We AB tested 16-44.1 and 24-96 versions of some really good classical recordings...

deaddodo · on Oct 1, 2023

I love how you can pull out 100 studies and side by side comparisons of recording tools/listening devices much more precise than the human ear that all show this as being flim-flam; and still "audiophiles" will convince themselves to spend 5-25k on specialty equipment that has no effect on their experience.

You're better off spending your money on a bog standard DAC/AMP (feel free to opt for tube even, if you insist) combo running through a pair of decent headphones off of 320kbps MP3/AAC (or FLAC, if you insist) source. Even, if we took your subjective insistance that this specialty equipment improved your experience by .00001%, it's probably not worth the 500-1500% increase in expense.

As to your specific example, I can guarantee you that your Bluetooth codec (LDAC or not) introduced far more sound artifacts than the difference between 16 and 24-bit sound.

KeplerBoy · on Oct 2, 2023

Placebo is one hell of a drug and has an effect much larger than .00001%. It might not pass an ABX test, but it absolutely does sound better to those who want it to sound better.

zigzag312 · on Oct 1, 2023

I would be interested in those studies if you can link a few of them.

Mistletoe · on Oct 1, 2023

Was your test blinded? I guess there is a chance you are an outlier but blind tests like this one don't support what you are saying.

http://archimago.blogspot.com/2014/06/24-bit-vs-16-bit-audio...

>In a naturalistic survey of 140 respondents using high quality musical samples sourced from high-resolution 24/96 digital audio collected over 2 months, there was no evidence that 24-bit audio could be appreciably differentiated from the same music dithered down to 16-bits using a basic algorithm (Adobe Audition 3, flat triangular dither, 0.5 bits).
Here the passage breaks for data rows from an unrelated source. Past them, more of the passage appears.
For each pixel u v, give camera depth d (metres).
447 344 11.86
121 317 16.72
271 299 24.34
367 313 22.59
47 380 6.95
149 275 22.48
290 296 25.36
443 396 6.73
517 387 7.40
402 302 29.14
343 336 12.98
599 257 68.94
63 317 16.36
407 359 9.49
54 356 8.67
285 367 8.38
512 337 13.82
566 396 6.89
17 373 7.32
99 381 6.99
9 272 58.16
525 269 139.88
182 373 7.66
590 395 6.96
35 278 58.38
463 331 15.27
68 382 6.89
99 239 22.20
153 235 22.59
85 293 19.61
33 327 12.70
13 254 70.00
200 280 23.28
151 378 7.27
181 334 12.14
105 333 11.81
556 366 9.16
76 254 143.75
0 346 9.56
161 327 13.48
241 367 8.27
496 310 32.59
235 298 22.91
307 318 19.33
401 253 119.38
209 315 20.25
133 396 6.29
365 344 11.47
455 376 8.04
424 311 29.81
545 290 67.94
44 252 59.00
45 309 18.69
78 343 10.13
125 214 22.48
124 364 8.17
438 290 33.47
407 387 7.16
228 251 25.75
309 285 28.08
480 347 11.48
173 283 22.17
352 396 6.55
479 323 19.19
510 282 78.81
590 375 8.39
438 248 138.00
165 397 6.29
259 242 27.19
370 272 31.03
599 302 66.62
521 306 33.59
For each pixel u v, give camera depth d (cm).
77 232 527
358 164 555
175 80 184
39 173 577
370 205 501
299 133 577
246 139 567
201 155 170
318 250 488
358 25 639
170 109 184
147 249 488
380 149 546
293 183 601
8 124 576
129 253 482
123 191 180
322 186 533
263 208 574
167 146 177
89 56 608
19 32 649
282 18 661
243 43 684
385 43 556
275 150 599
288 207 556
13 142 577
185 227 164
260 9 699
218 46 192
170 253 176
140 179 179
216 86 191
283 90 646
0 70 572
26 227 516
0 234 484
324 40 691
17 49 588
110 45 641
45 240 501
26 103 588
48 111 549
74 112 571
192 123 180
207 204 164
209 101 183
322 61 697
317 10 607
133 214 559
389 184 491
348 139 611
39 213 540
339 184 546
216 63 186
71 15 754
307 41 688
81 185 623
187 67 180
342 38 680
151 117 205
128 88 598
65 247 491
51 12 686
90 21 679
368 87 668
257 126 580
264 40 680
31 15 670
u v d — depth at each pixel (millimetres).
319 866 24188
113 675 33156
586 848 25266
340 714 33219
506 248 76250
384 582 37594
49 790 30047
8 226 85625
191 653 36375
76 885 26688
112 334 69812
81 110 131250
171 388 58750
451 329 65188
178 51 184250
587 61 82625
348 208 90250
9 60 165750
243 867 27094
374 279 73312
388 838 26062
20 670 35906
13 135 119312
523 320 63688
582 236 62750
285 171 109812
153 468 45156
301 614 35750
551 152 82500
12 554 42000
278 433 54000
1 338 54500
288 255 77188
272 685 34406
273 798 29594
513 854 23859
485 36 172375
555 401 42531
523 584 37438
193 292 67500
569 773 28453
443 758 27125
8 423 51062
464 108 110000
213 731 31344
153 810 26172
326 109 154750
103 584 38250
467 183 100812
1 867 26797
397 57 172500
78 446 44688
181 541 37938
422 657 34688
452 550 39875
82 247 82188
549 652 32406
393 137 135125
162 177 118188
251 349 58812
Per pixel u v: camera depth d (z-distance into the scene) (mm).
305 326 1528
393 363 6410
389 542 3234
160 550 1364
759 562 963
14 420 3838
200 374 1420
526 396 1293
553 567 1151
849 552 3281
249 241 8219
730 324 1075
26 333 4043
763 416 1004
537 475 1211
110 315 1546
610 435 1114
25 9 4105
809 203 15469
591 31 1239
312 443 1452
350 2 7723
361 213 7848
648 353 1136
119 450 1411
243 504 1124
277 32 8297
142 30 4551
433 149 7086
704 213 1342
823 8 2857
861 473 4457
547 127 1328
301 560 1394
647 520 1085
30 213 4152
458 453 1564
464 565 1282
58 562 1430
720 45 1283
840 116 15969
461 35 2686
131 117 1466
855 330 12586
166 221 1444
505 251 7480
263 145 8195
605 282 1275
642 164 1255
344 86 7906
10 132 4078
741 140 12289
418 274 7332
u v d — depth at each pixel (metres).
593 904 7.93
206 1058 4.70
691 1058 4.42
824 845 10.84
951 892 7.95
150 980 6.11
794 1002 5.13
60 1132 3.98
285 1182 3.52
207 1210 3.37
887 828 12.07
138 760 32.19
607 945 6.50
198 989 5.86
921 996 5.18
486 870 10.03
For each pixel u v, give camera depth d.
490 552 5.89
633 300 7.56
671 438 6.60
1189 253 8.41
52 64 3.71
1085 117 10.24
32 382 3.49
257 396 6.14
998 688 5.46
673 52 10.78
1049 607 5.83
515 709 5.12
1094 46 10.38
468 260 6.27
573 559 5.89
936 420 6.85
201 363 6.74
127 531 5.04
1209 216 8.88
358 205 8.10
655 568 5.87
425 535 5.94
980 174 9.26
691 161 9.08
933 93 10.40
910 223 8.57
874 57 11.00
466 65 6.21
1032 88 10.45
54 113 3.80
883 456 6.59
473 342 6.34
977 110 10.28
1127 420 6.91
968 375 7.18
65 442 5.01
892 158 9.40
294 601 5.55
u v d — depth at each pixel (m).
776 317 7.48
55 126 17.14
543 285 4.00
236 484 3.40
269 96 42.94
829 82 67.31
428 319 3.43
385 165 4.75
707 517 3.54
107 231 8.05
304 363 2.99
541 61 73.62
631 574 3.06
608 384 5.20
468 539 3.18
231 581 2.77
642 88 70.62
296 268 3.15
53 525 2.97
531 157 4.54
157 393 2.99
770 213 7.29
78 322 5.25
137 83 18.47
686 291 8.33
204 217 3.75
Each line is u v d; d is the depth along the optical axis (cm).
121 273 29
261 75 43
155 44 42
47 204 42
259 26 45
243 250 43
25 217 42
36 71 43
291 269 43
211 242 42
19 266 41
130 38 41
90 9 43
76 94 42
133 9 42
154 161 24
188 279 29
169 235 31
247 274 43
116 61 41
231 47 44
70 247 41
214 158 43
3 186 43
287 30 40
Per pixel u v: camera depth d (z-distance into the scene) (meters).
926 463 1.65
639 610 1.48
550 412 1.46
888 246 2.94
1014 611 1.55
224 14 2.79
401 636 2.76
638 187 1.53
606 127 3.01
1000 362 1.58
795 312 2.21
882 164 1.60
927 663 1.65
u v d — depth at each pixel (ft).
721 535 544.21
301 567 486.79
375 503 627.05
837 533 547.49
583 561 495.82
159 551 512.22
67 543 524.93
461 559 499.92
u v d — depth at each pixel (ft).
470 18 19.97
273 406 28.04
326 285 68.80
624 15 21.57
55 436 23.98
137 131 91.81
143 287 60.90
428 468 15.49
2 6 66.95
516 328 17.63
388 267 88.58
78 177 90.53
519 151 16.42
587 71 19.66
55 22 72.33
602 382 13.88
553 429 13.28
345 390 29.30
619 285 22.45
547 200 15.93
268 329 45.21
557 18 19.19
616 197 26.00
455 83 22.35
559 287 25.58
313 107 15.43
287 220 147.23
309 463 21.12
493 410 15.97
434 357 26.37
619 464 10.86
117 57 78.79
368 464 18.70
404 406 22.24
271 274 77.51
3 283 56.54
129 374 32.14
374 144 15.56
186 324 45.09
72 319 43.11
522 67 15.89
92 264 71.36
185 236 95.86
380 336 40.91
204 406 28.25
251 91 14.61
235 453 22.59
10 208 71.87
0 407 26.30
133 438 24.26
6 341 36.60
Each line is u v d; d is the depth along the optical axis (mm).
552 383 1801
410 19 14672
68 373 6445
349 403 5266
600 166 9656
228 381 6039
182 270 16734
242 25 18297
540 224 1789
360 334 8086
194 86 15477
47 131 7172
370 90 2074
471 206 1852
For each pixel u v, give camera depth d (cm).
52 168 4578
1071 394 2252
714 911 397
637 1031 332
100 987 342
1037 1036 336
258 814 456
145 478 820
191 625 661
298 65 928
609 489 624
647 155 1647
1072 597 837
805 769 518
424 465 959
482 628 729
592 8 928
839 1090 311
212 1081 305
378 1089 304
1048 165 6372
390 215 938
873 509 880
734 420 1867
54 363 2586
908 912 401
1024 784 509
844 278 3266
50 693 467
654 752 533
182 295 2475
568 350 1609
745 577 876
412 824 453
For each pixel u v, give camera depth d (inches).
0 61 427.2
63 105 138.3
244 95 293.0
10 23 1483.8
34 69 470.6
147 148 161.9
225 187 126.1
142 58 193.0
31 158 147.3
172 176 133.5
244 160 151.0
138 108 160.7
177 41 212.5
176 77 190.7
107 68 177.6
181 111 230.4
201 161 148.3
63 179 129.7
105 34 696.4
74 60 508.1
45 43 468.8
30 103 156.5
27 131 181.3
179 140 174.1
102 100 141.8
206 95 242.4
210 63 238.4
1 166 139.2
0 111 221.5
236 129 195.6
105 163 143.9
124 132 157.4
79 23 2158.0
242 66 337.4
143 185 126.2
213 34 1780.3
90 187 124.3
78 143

>Furthermore, analysis of those utilizing more expensive audio systems ($6,000+) did not show any evidence of the respondents being able to identify the 24-bit audio. Those using headphones likewise did not show any stronger preference for the higher bit-depth sample. No difference was noted in the "older" (51+ years) age group data (not surprising if there is no discernible difference even with potential age-related hearing acuity changes).

amlib · on Oct 1, 2023

The 24-96 is different master, some sound engineer just had a field day in the studio and produced a better mix. Repeat the test with a 16-44.1 version downsampled (use something like sox with the ultra high quality resmapler) from the 24-96 version and I guarantee you will not be able to spot any difference compared to the "true" 24-96 version.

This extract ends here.